Объяснив маме, где задержался Алеша, Толя уселся на завалинке послушать, что рассказывает соседка Надя. Толя знает, что семья начальника гаража уезжала в беженство. И вот, пожалуйста, Надя уже здесь. Она очень похудела, скулы почернели, отчего лицо ее стало совсем мальчишеским. Волосы только что вымыты, косы – короной. Энергичная и решительная в каждом движении, Надя выглядит очень молодой, хотя ей уж под тридцать и у нее двое детей. Скуластое лицо ее грубовато, но при улыбке оно делается даже красивым: у рта неожиданно вспыхивают лучистые ямочки, а темные глава становятся озорными. Но нет улыбки – и лицо ее снова тяжелеет, грубеет.

На вопрос о муже сказала непонятно безразлично:

– В пледу иди в примах. Видела я, как бабы за сало выручают себе примаков. Ищет своего, да и выручит пятерых. Какой-нибудь пригреется. За золото профессора можно в мужья добыть.

Деланная усмешка вдруг сошла с лица женщины, глаза углубились, стали совсем черные.

– Пленные – страшно. Как они могут так с людьми, Анна Михайловна?

– Что я, Наденька, знаю? Знаю только, что в плохое время дети жить начинают. Учились, учились…

– А наши-то? Бегут, а нам вот, бабам, теперь с глазу на глаз с этими. Ну, пусть мой только вернется!

Угроза прозвучала так наивно-серьезно и искренне, что мама рассмеялась:

– Чудная ты, Наденька.

Взбивая густую пыль, на обочину съехало с десяток машин. Пососкакивали немцы и расположились под соснами, густо усыпав серую траву. Один, кажется, направляется сюда. Нет – мимо. В палисаднике тревожно, будто хоря почуяв, закудахтала последняя хохлатка. Немец повернул назад. Надя с выжидательной усмешкой, а мама с напряженно-серьезным лицом (оно у нее теперь постоянно такое) следили за ним.

Скользнув стеклами пенсне по лицам женщин, немец поднял с земли кусок доски и вошел в цветник.
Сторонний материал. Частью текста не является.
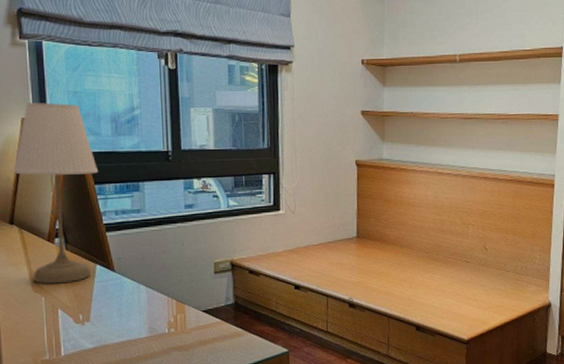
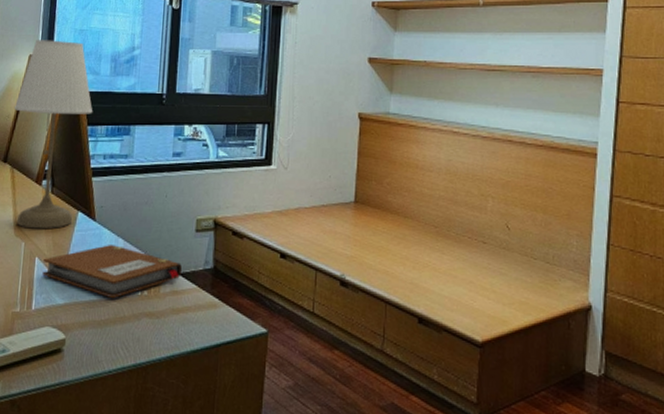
notebook: none [67,292,205,338] -> present [42,245,182,298]

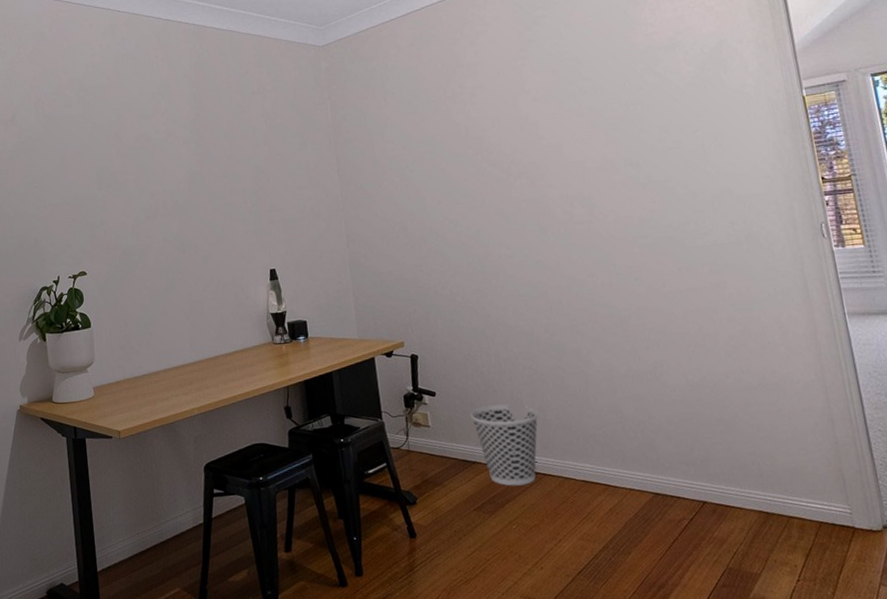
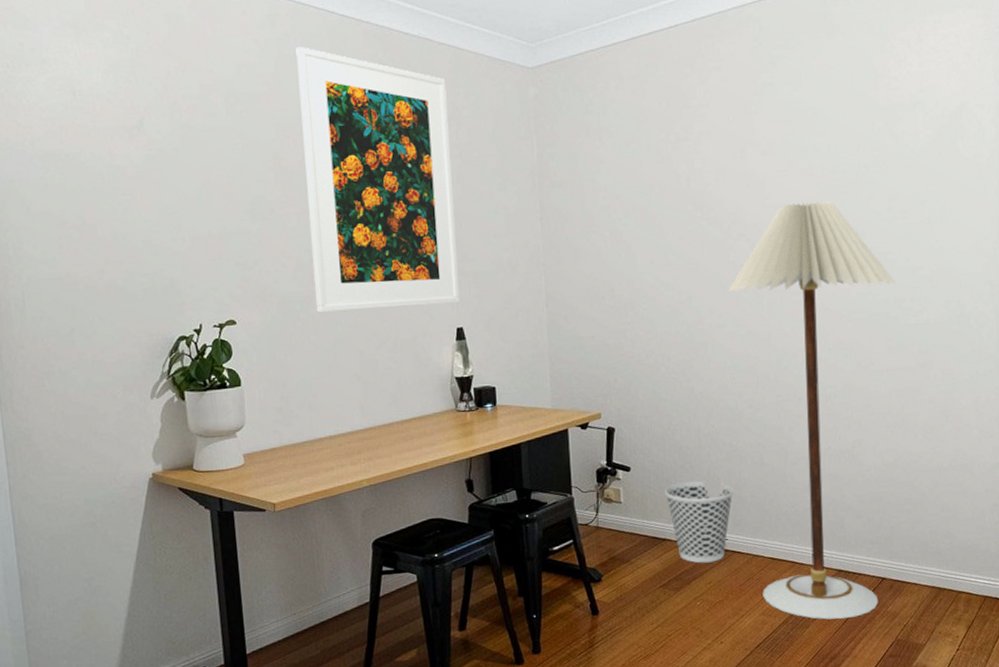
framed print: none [131,47,271,262] -> present [296,47,460,313]
floor lamp: none [513,137,703,546] -> present [728,201,896,620]

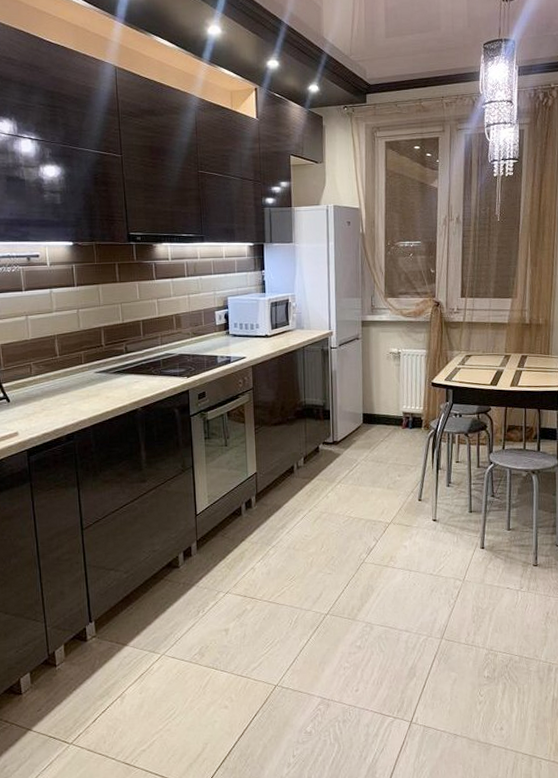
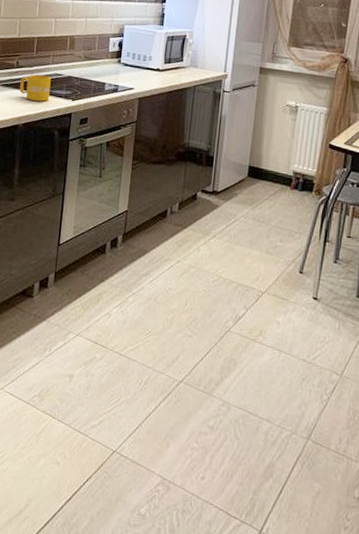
mug: none [132,357,164,383] -> present [19,74,51,102]

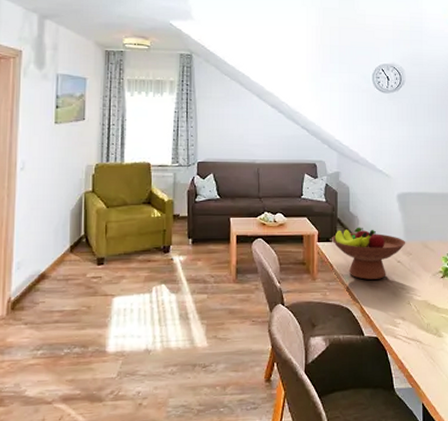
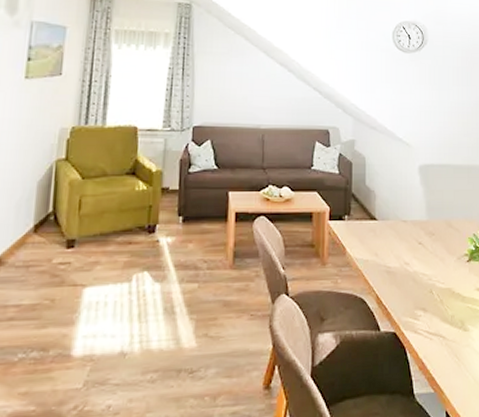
fruit bowl: present [331,227,406,280] -> none [344,203,428,264]

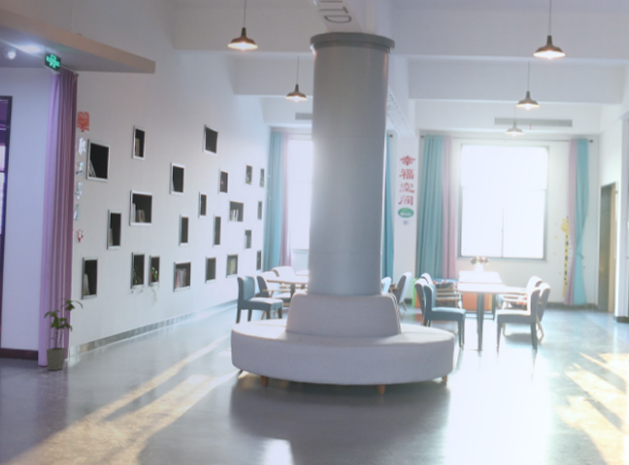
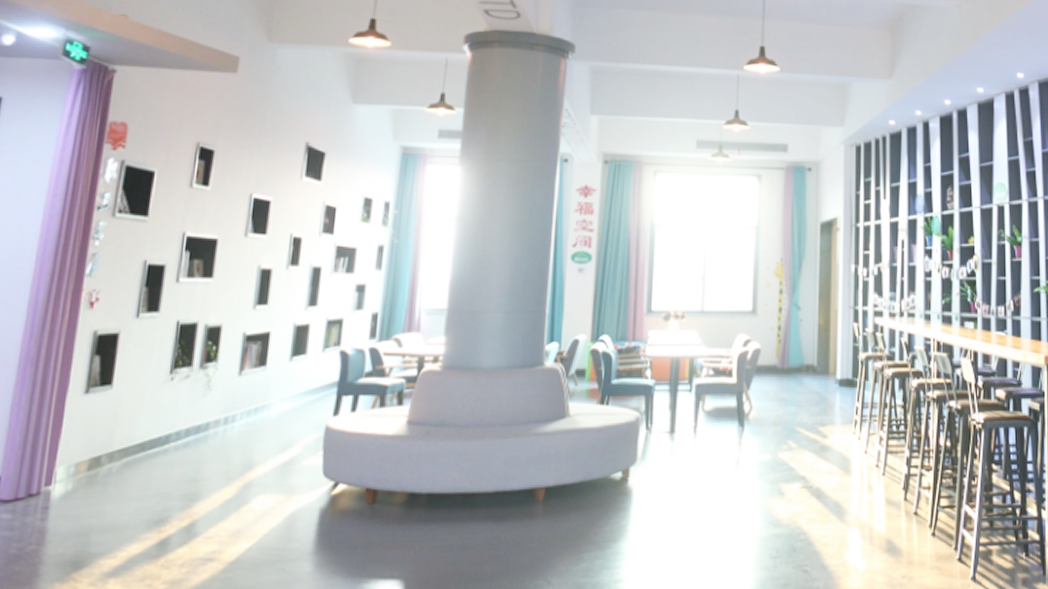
house plant: present [44,298,83,371] -> none [12,392,88,506]

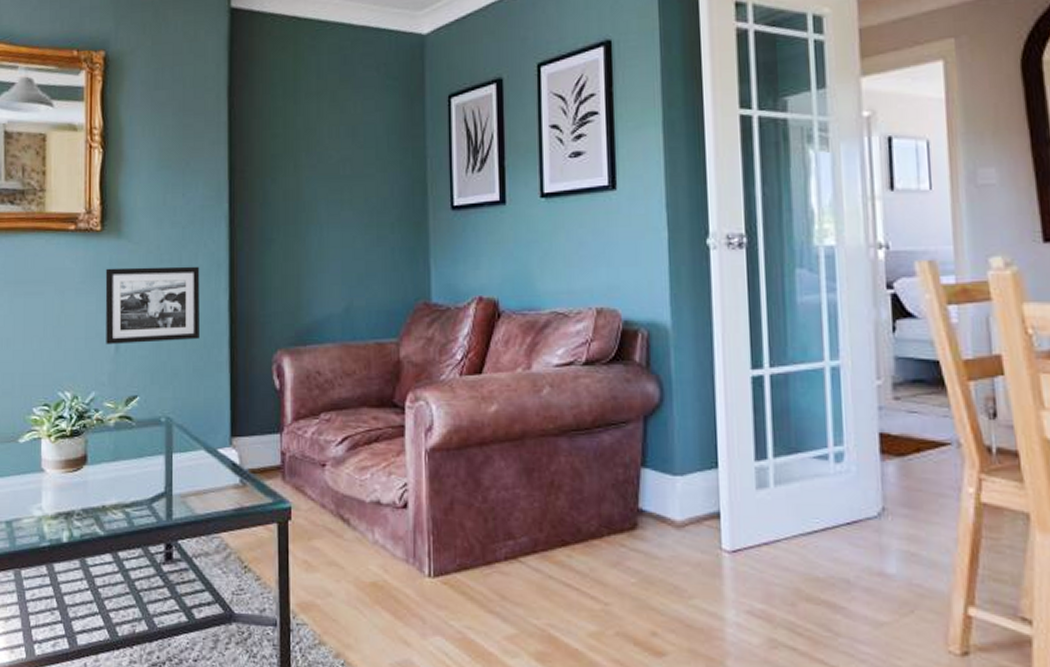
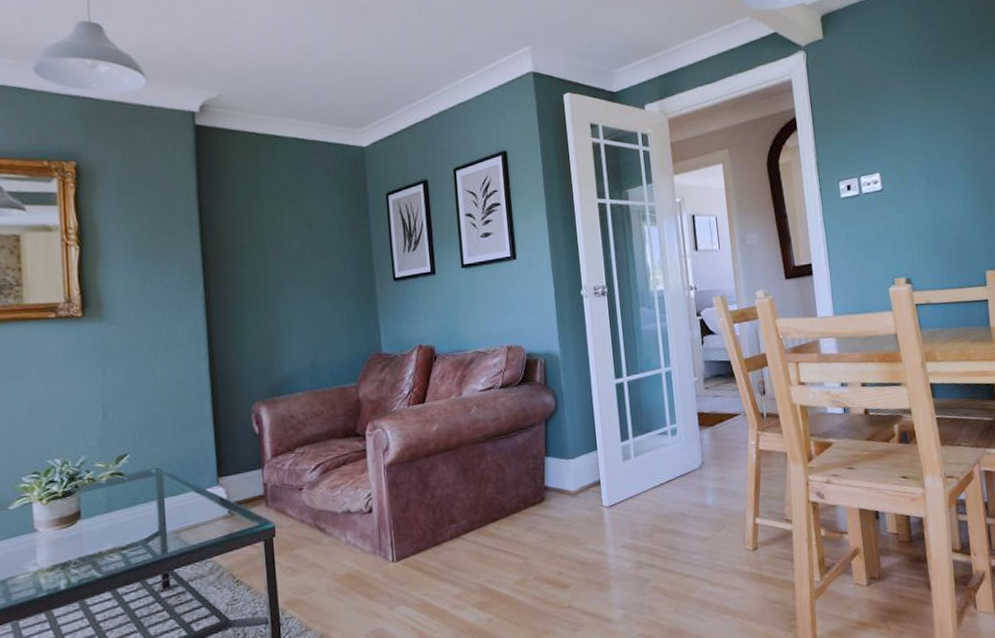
picture frame: present [105,266,200,345] -> none [89,340,184,414]

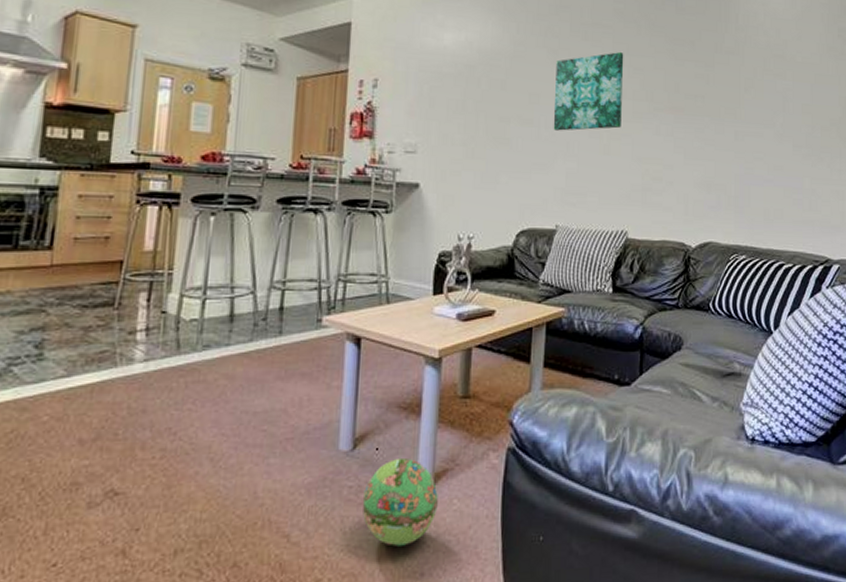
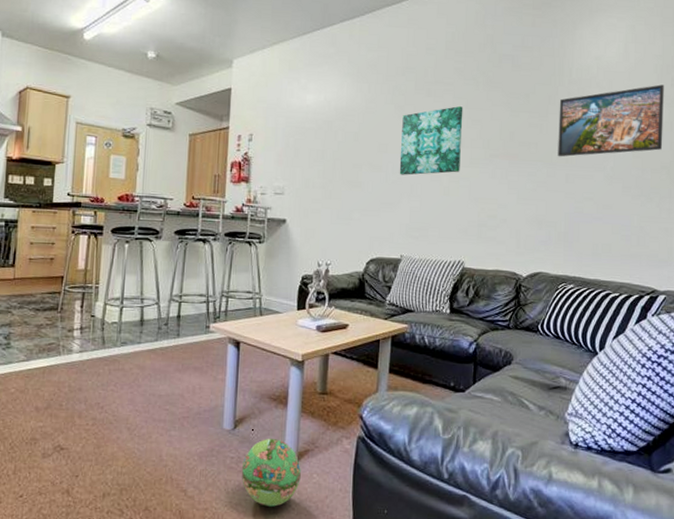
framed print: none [726,35,832,112] -> present [558,84,664,157]

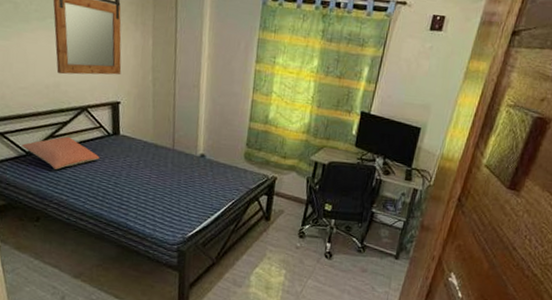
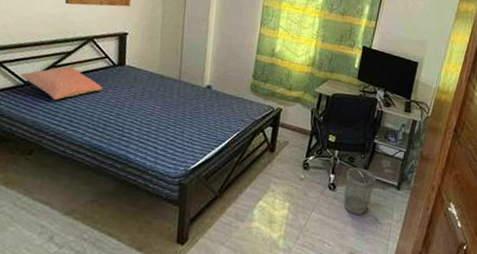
wastebasket: none [340,236,374,283] -> present [343,167,377,215]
Ход мыслей человека в мундире не был, кажется, тайной для хохлатки, возможно; тут действовал какой-то вековой куриный опыт, только хохлатка сразу же забралась в сиреневую чащобу и затихла, будто и нет её на свете, будто ее уже съели.

Но у человека в блекло-зеленой шкуре был свой опыт. Он присел, вгляделся и начал действовать доской. Немец добился своего, выгнал птицу, и теперь она носилась от забора к стене и обратно.

Вспотевший немец снял пенсне, протер стекла, видимо, тоже вспотевшими пальцами и тайком взглянул на женщин, молча наблюдавших. Снова принялся за дело, но уже как-то нехотя, вынужденно. Другие немцы смотрят сюда, и странно: ни одной шуточки в адрес своего камрада. Их, кажется, интересует только результат. Камрад все более неохотно занимался своим делом, лицо его постепенно темнело, а за стеклами мелькало что-то похожее на смущение. И кажется, человек этот все больше и больше начинал замечать двух женщин, которые с интересом смотрели на него. Видимо, на какой-то миг исчезла в его сознании та пропасть, которую вырыли между ним, немцем, и всеми остальными людьми. Теперь здесь был обыкновенный хозяин велосипедной мастерской, отец троих детей-школьников, приличный немецкий горожанин, который если когда и поднял яблочко под магистратными насаждениями, то лишь для того, чтобы обтереть его и положить на более сухое и видное для садовника место. И вот он на глазах у хозяев ворует их собственность. Немец из-за плеча еще раз взглянул на женщин. Одна из них, белозубая, с косами, поймала его взгляд и улыбнулась нагло и поощрительно: ну, ну, продолжай. Краска смущения сменилась багровостью. Немец заорал что-то, размахивая длинными руками.